Enrique Marlés: Es trifft die ganze Gastronomie und Restauration sehr schwer, aber auch die Event-Lokale etc. sind sehr von der Verschiebung sowie auch von der Entwicklung betroffen. Die Schäden sind bleibend, da sich die Messe – so wie es aussieht – nie wieder auf dem Niveau befinden wird, wie es einmal war. Das Ganze begann ja mit dem Wegzug der Swatch-Gruppe – und die jetzige Situation mit den weiteren Abgängen von grossen Kalibern und dazu noch die Corona-Problematik – einfach tragisch.

Wären solche Einbussen gut zu verkraften, wenn sie einmalig wären?

Ja, sicher. Wenn dies eine einmalige Sache wäre, wäre dies sicher verkraftbar. Aber der nun dauernd verlorengegangene Umsatz ist sehr, sehr schmerzhaft.

Wo hat die Baselbieter Gastronomie seit der Schliessung der Betriebe das grösste Problem?

Die Kurzarbeit hilft. Die Entscheide der Baselbieter Regierung und deren lösungsorientierte Haltung und Handeln helfen enorm und geben Hoffnung. Das grösste Problem ist zur Zeit, dass der Bundesrat es verpasst hat, für die Tourismusbranche und Gastronomie eine Perspektive aufzuzeigen. Dann sind die Mieten eines der ungelösten Hauptprobleme – die der Bundesrat erneut nicht anpackt – sowie die hohen Nebenkosten in der Gastronomie.

Welche Soforthilfe oder langfristige Hilfe wünschen sich die Wirte?

Im Baselbiet haben wir ja das Glück, dass der Regierungsrat eine nicht zurückzuzahlende Soforthilfe im Betrag von 7500 Franken und 200 Franken pro Mitarbeitenden bis maximal 10000 Franken verabschiedet hat. Weiter ist die Gutscheinaktion von Baselland Tourismus mit der Gastro Baselland «ein Bier für 100 Franken» sehr erfolgreich und sicher nicht nur eine moralische Unterstützung. Bis jetzt sind über 310000 Franken zusammengekommen. Auch weitere Aktionen wie zum Beispiel «s Baselbiet schaffts» der Wirtschaftskammer Baselland sind exzellent. Die Unterstützung der Bevölkerung ist sehr, sehr hoch.

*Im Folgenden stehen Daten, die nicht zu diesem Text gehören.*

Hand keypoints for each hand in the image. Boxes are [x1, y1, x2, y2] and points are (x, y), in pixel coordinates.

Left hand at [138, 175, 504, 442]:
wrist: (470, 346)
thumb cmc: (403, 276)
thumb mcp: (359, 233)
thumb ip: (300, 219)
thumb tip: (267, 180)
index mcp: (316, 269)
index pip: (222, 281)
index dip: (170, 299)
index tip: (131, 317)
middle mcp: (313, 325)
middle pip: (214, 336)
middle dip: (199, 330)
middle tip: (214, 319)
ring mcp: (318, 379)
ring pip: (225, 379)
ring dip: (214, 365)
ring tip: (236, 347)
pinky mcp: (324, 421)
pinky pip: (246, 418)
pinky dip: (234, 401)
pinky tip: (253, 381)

Was wir uns wünschen würden, sind klare Entscheide vom Bundesrat betreffend Perspektiven für die Branche, Entscheide betreffend Mieten (es ist sinnlos, diesbezüglich tausende Prozesse loszutreten). Weitere mögliche Massnahmen sind ein reduzierter Mehrwertsteuersatz oder aber ein Aussetzten der MWSt für eine gewisse Dauer und eventuell in Härtefällen auch Direktzahlungen. Die zinslosen Darlehen sind – so schön dies tönt – für unsere Branche vielfach nicht zielführend.

Haben wir im Baselbiet zu viele Gastrobetriebe?

Nein.

Viele Gastrobetriebe leben schon lange an der Existenzgrenze und können keine Reserven bilden. Kann es durch die Schliessung eine Bereinigung geben, aus der gewisse Betriebe wegen weniger Konkurrenz gestärkt hervorgehen?

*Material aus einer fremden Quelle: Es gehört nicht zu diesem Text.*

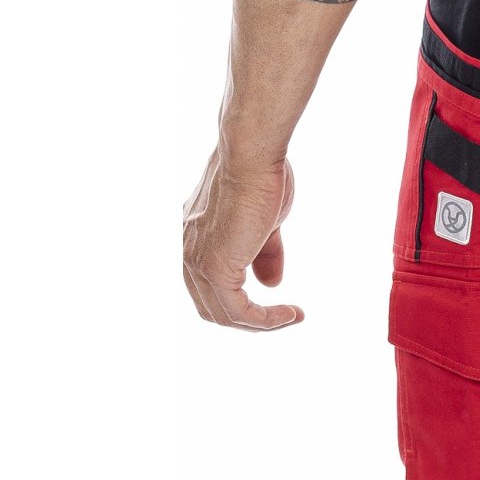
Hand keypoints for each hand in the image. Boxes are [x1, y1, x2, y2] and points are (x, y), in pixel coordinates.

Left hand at [183, 152, 304, 330]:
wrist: (252, 155)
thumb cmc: (261, 176)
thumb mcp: (266, 223)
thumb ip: (265, 254)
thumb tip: (270, 284)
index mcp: (194, 240)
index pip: (210, 288)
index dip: (242, 302)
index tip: (276, 302)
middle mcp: (187, 252)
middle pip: (212, 307)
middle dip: (251, 319)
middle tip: (285, 317)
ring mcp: (197, 261)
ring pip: (224, 314)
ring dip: (261, 324)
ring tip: (291, 317)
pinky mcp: (214, 268)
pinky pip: (238, 312)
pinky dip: (264, 320)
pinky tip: (289, 314)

Man spricht schweizweit über bis zu 35 Prozent der Betriebe, die die Situation nicht überleben könnten. Dies trifft sicher in etwa auch für das Baselbiet zu. Es werden aber wieder neue Pächter kommen und das Vakuum füllen. Dass gewisse Betriebe gestärkt aus der Krise kommen, ist nicht anzunehmen, da das Loch, das in die Kasse gerissen wird, nie wieder wettgemacht werden kann. Wenn man zum Beispiel drei Monate nicht ins Restaurant gehen kann, wird man danach ja nicht drei Monate lang jeden Abend gehen oder das Geburts-tagsfest, das weggefallen ist, wird in der Regel nicht nachgeholt.

Wie muss sich ein Gast den Ablauf in einem Restaurant bei der Wiedereröffnung vorstellen?

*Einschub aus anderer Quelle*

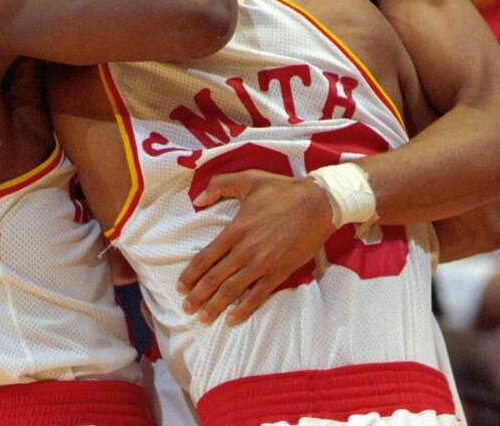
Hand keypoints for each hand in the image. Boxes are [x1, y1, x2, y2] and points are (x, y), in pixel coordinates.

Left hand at [179, 171, 333, 325]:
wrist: (318, 203)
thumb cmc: (283, 191)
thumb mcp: (248, 179)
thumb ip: (219, 185)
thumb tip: (198, 199)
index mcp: (235, 229)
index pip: (205, 257)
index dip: (191, 274)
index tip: (180, 286)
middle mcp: (245, 250)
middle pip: (214, 278)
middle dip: (198, 296)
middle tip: (186, 308)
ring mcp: (262, 264)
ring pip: (232, 290)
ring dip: (215, 306)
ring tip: (203, 318)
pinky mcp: (279, 272)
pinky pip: (258, 296)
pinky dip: (244, 310)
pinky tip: (232, 319)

Wir gehen davon aus, dass dies etappenweise geschehen wird. Zuerst öffnen die eher geeigneten Betriebe, was die Hygieneregeln et cetera betrifft. Aber auch die Grösse und die Lage sowie die Ausrichtung sind entscheidend. Das dem Bundesrat von der Gastrosuisse vor mehr als zehn Tagen eingereichte Konzept sieht alles vor, vom Abstand über die Hygienevorschriften hin bis zu der zulässigen Personenanzahl pro Quadratmeter. Der Restaurantbetreiber, der dies möchte, kann dies umsetzen. Und dann ist der Gast bei uns in den Restaurants sicher, nicht unsicherer als im Grossverteiler beim Einkaufen, beim Coiffeur oder in der Massage. Aber, wenn man mal aufmacht, dann geht dies sehr schnell. Man kann sich dies vorstellen wie in einem Saisonbetrieb. Diese öffnen und schliessen ja in der Regel auch zwei Mal im Jahr.